++++ Excerpted passage ++++
At the beginning of April I met with the senior management team from Innovision Research & Technology at the Royal Society for the Arts in London. David Wollen, the CEO, and Marc Borrett, Business Development Director gave the briefing.

So, who is Innovision Research & Technology? Well, they are a leading fabless[1] custom RF IC design and systems provider, offering a complete engineering capability to their clients, including research engineering, custom IC design and production, and system design engineering. The company’s primary focus is short-range data communication from one device to another, passive and/or active, with a special emphasis on Near Field Communication (NFC) and RFID solutions. They have their headquarters in Cirencester, Gloucestershire, UK. Innovision R&T was listed in 2001 on the Alternative Investment Market (AIM) of the London Stock Exchange (ticker symbol: INN).

Do you understand what NFC is? Well for those not familiar with this TLA, here is a brief explanation. Wikipedia defines Near Field Communication (NFC), as a short-range high-frequency wireless communication technology, which enables the exchange of data between devices over about a 10 centimetre (~4 inches) distance.

NFC is based on RFID. The technology is an extension of the ISO 14443 proximity-card standard (contactless card, RFID) that combines the interface of a smartcard and a reader into a single device. NFC communicates via magnetic field induction, where two loop antennas are located within each other’s near field, effectively forming an air-core transformer. It operates within the globally available and unlicensed radio frequency ISM band of 13.56 MHz, with a bandwidth of almost 2 MHz. An NFC device can communicate with both existing ISO 14443 smartcards and readers, as well as with other NFC devices, and is thereby compatible with existing contactless infrastructure already in use for public transportation and payment. NFC is primarily aimed at usage in mobile phones. Industry analysts have predicted that by 2011, 30 per cent of all mobile phones that ship will be NFC-enabled. Plenty of applications are possible, such as:

  • Mobile ticketing in public transport—an extension of the existing contactless infrastructure.
++++
Exercise 1 » According to the Innovision text, where does the company have its headquarters?
The rows that come next have nothing to do with the Innovision text.
++++ Given records ++++
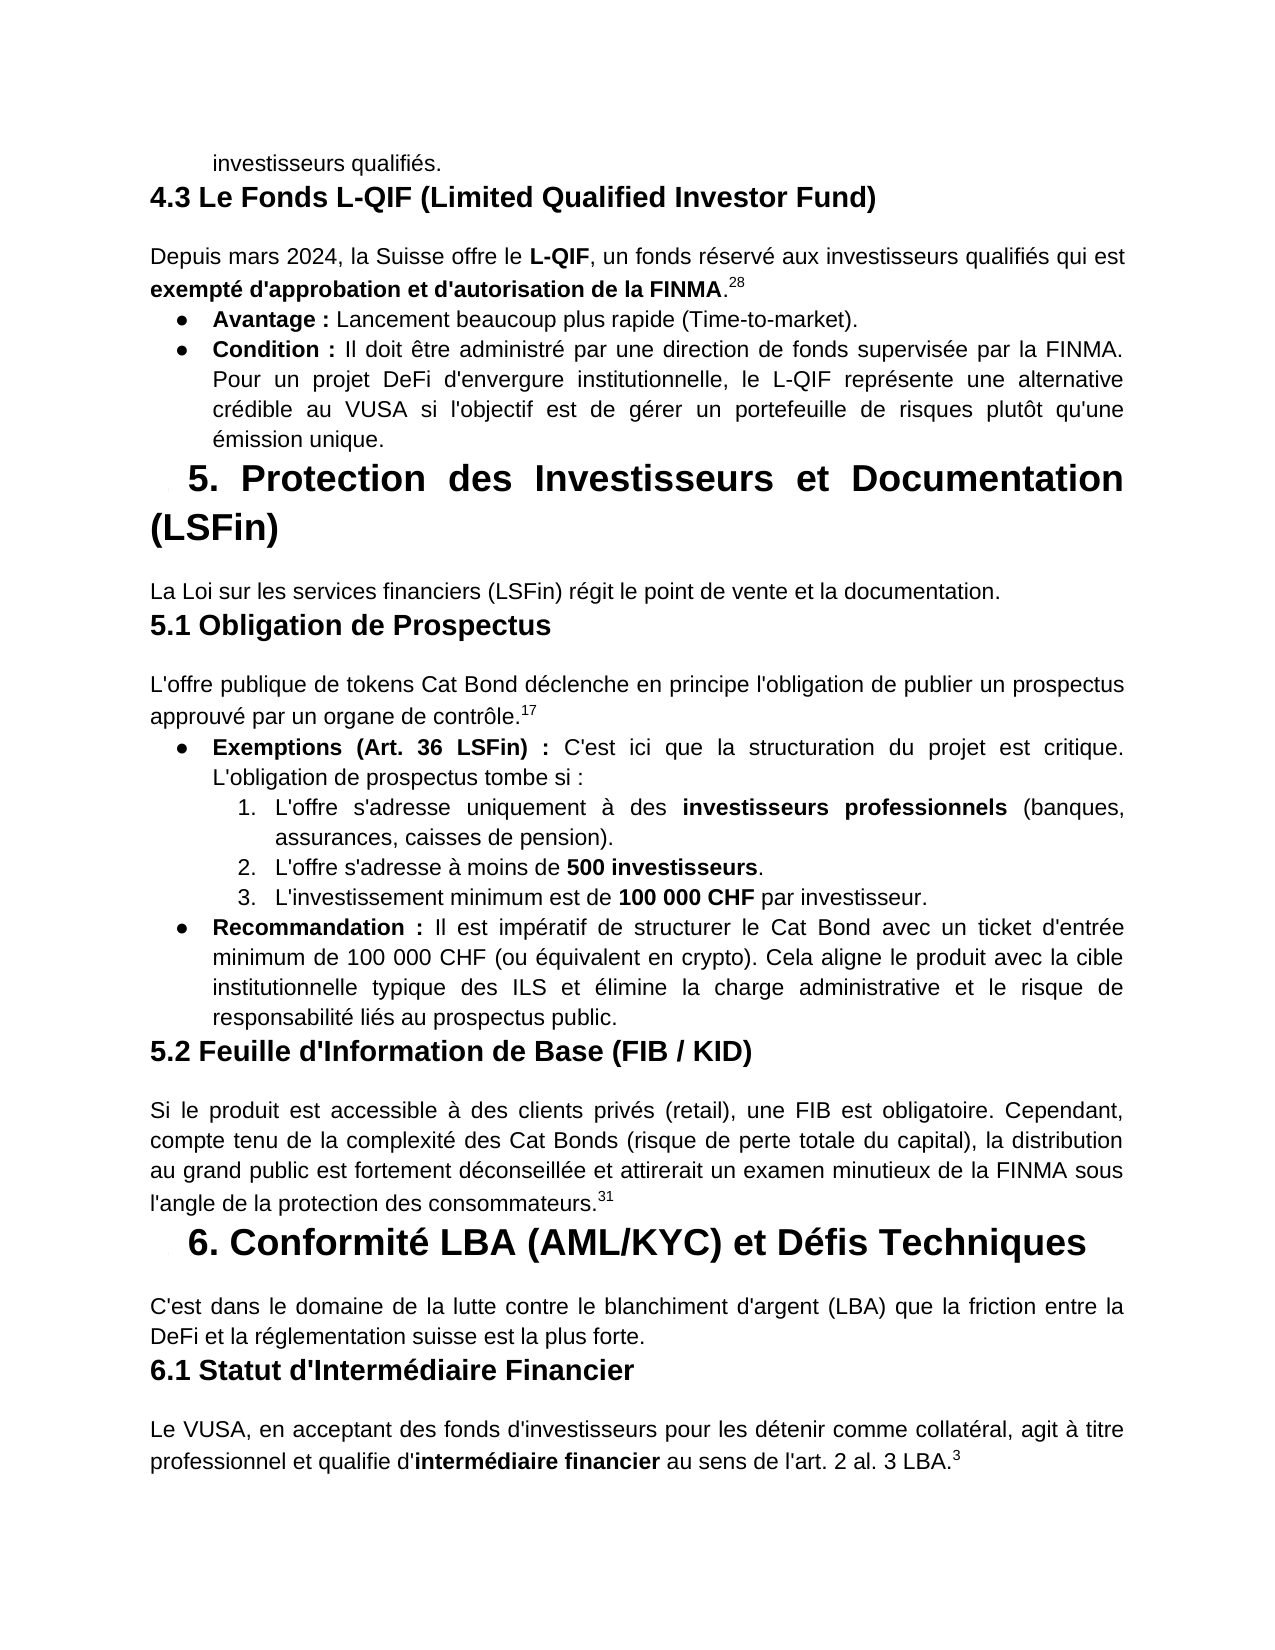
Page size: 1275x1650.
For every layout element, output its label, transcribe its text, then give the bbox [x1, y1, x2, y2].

list L'investissement minimum est de 100 000 CHF par investisseur. [237, 884, 1125, 910]
text C'est dans le domaine de la lutte contre le blanchiment d'argent (LBA) que la friction entre la DeFi et la réglementation suisse est la plus forte. [150, 1293, 1125, 1349]
list L'offre s'adresse uniquement à des investisseurs professionnels (banques, assurances, caisses de pension). [237, 794, 1125, 850]
list Exemptions (Art. 36 LSFin) : C'est ici que la structuration du projet est critique. L'obligation de prospectus tombe si : [175, 734, 1125, 790]
subtitle 5.1 Obligation de Prospectus [150, 608, 1125, 641]
list L'offre s'adresse à moins de 500 investisseurs. [237, 854, 1125, 880]
subtitle 6. Conformité LBA (AML/KYC) et Défis Techniques [150, 1220, 1125, 1263]
list investisseurs qualifiés. [175, 150, 1125, 176]
list Recommandation : Il est impératif de structurer le Cat Bond avec un ticket d'entrée minimum de 100 000 CHF (ou équivalent en crypto). Cela aligne le produit avec la cible institutionnelle typique des ILS et élimine la charge administrative et le risque de responsabilité liés au prospectus public. [175, 914, 1125, 1030]
text Si le produit est accessible à des clients privés (retail), une FIB est obligatoire. Cependant, compte tenu de la complexité des Cat Bonds (risque de perte totale du capital), la distribution au grand public est fortement déconseillée et attirerait un examen minutieux de la FINMA sous l'angle de la protection des consommateurs.31 [150, 1097, 1125, 1216]
list Condition : Il doit être administré par une direction de fonds supervisée par la FINMA. Pour un projet DeFi d'envergure institutionnelle, le L-QIF représente une alternative crédible au VUSA si l'objectif est de gérer un portefeuille de risques plutôt qu'une émission unique. [175, 336, 1125, 453]
subtitle 5. Protection des Investisseurs et Documentation (LSFin) [150, 456, 1125, 548]
subtitle 6.1 Statut d'Intermédiaire Financier [150, 1353, 1125, 1386]
subtitle 4.3 Le Fonds L-QIF (Limited Qualified Investor Fund) [150, 180, 1125, 213]
list Avantage : Lancement beaucoup plus rapide (Time-to-market). [175, 306, 1125, 333]
subtitle 5.2 Feuille d'Information de Base (FIB / KID) [150, 1034, 1125, 1068]
text L'offre publique de tokens Cat Bond déclenche en principe l'obligation de publier un prospectus approuvé par un organe de contrôle.17 [150, 671, 1125, 730]
text La Loi sur les services financiers (LSFin) régit le point de vente et la documentation. [150, 578, 1125, 604]
text Le VUSA, en acceptant des fonds d'investisseurs pour les détenir comme collatéral, agit à titre professionnel et qualifie d'intermédiaire financier au sens de l'art. 2 al. 3 LBA.3 [150, 1416, 1125, 1475]
text Depuis mars 2024, la Suisse offre le L-QIF, un fonds réservé aux investisseurs qualifiés qui est exempté d'approbation et d'autorisation de la FINMA.28 [150, 243, 1125, 302]
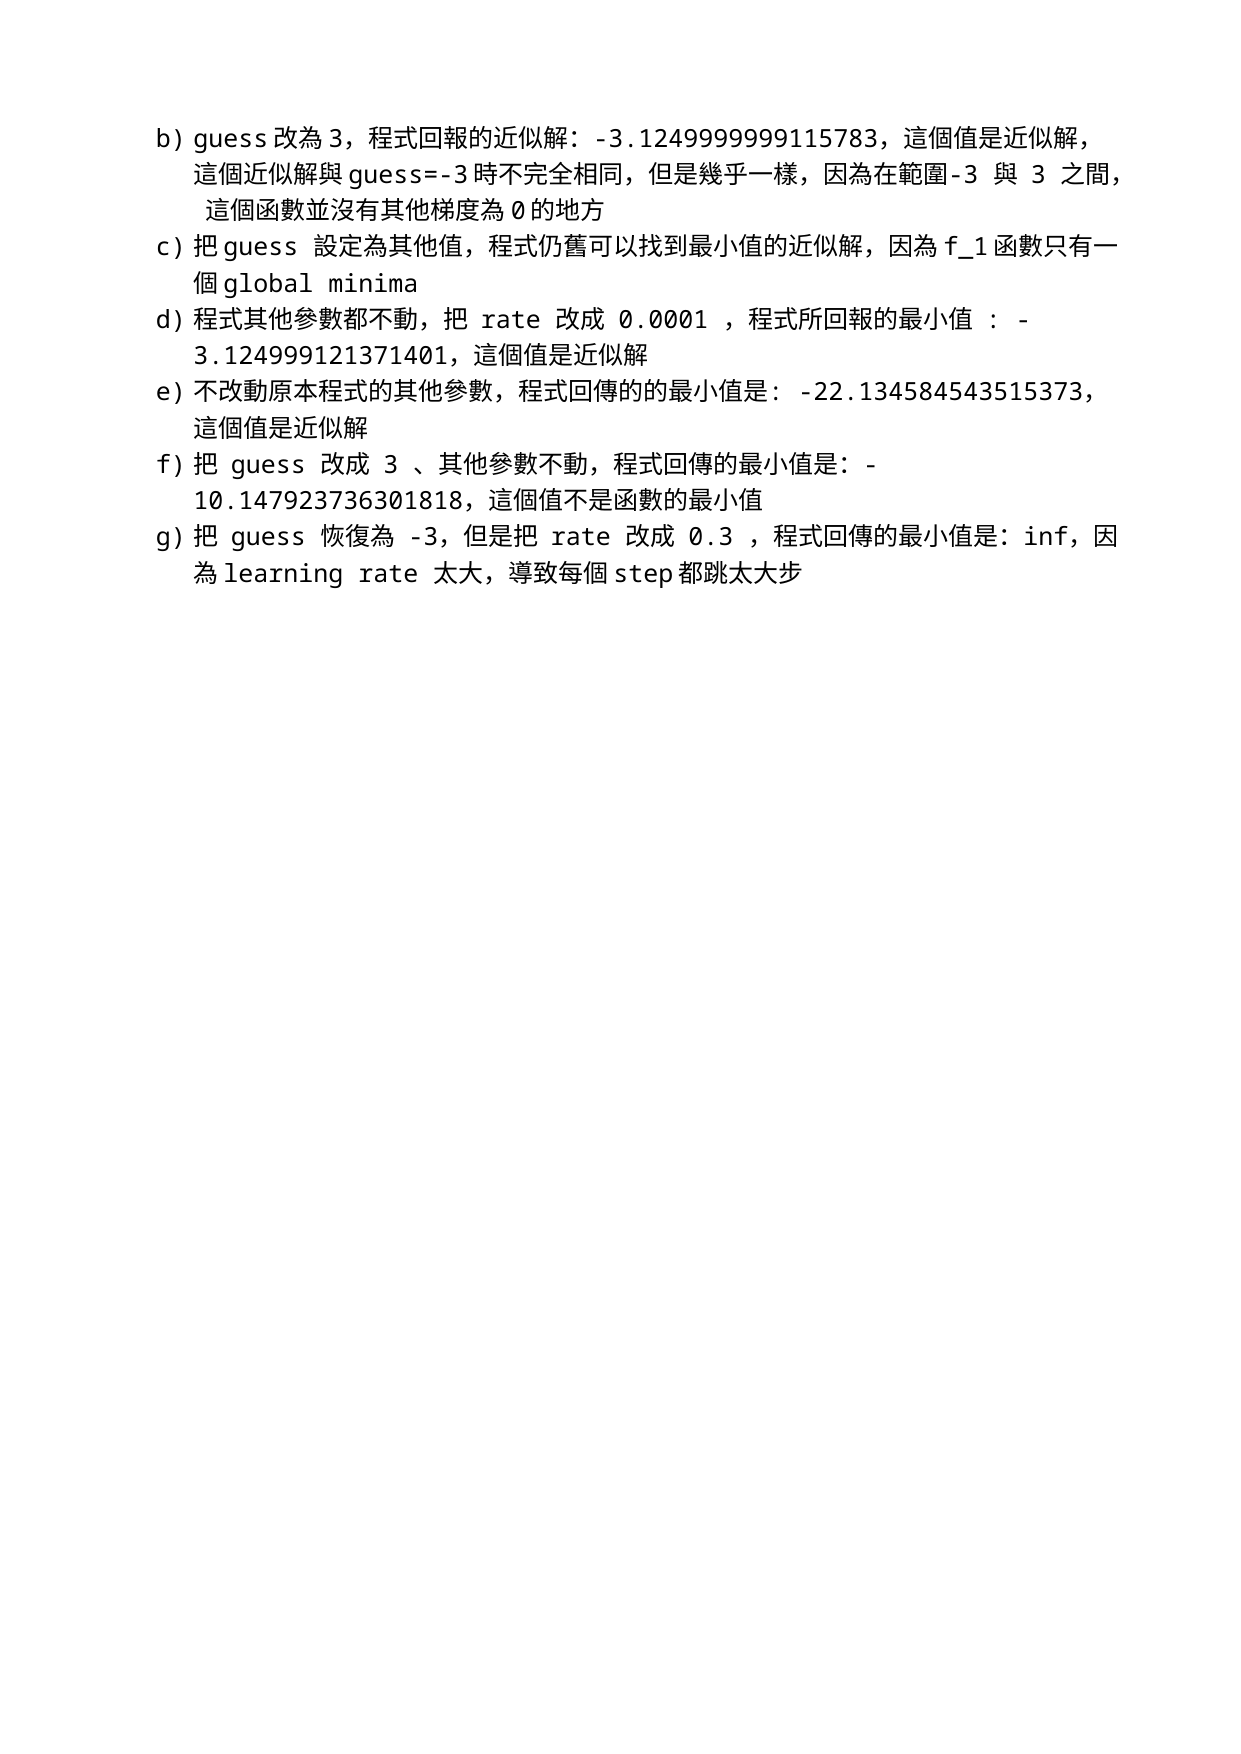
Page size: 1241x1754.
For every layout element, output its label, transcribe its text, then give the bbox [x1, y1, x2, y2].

list 把 guess 恢復為 -3，但是把 rate 改成 0.3 ，程式回傳的最小值是：inf，因為learning rate 太大，導致每個step都跳太大步 [156, 517, 1122, 589]
list 不改動原本程式的其他參數，程式回傳的的最小值是: -22.134584543515373，這個值是近似解 [156, 372, 1122, 444]
list 把guess 設定為其他值，程式仍舊可以找到最小值的近似解，因為f_1函數只有一個global minima [156, 227, 1122, 299]
list 程式其他參數都不動，把 rate 改成 0.0001 ，程式所回報的最小值 : -3.124999121371401，這個值是近似解 [156, 299, 1122, 372]
list guess改為3，程式回報的近似解：-3.1249999999115783，這個值是近似解，這個近似解與guess=-3時不完全相同，但是幾乎一樣，因為在範圍-3 與 3 之間， 這個函數並沒有其他梯度為0的地方 [156, 118, 1122, 227]
list 把 guess 改成 3 、其他參數不動，程式回傳的最小值是：-10.147923736301818，這個值不是函數的最小值 [156, 444, 1122, 517]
++++
Exercise 2 » Output as a JSON list of strings, one per line and leaving out blank lines, the part of the rows that opens with the line containing "list 把 guess 恢復為" and closes with the last line of the rows.

Expected output 1 » Cirencester, Gloucestershire, UK.

Expected output 2 »
[
  "list 把 guess 恢復為 -3，但是把 rate 改成 0.3 ，程式回傳的最小值是：inf，因為learning rate 太大，導致每個step都跳太大步 [156, 517, 1122, 589]",
  "list 不改動原本程式的其他參數，程式回傳的的最小值是: -22.134584543515373，這個值是近似解 [156, 372, 1122, 444]",
  "list 把guess 設定為其他值，程式仍舊可以找到最小值的近似解，因為f_1函數只有一個global minima [156, 227, 1122, 299]",
  "list 程式其他參數都不動，把 rate 改成 0.0001 ，程式所回報的最小值 : -3.124999121371401，這個值是近似解 [156, 299, 1122, 372]",
  "list guess改為3，程式回報的近似解：-3.1249999999115783，這個值是近似解，這個近似解與guess=-3時不完全相同，但是幾乎一樣，因為在範圍-3 與 3 之間， 這個函數並沒有其他梯度為0的地方 [156, 118, 1122, 227]",
  "list 把 guess 改成 3 、其他參數不動，程式回傳的最小值是：-10.147923736301818，這個值不是函數的最小值 [156, 444, 1122, 517]"
]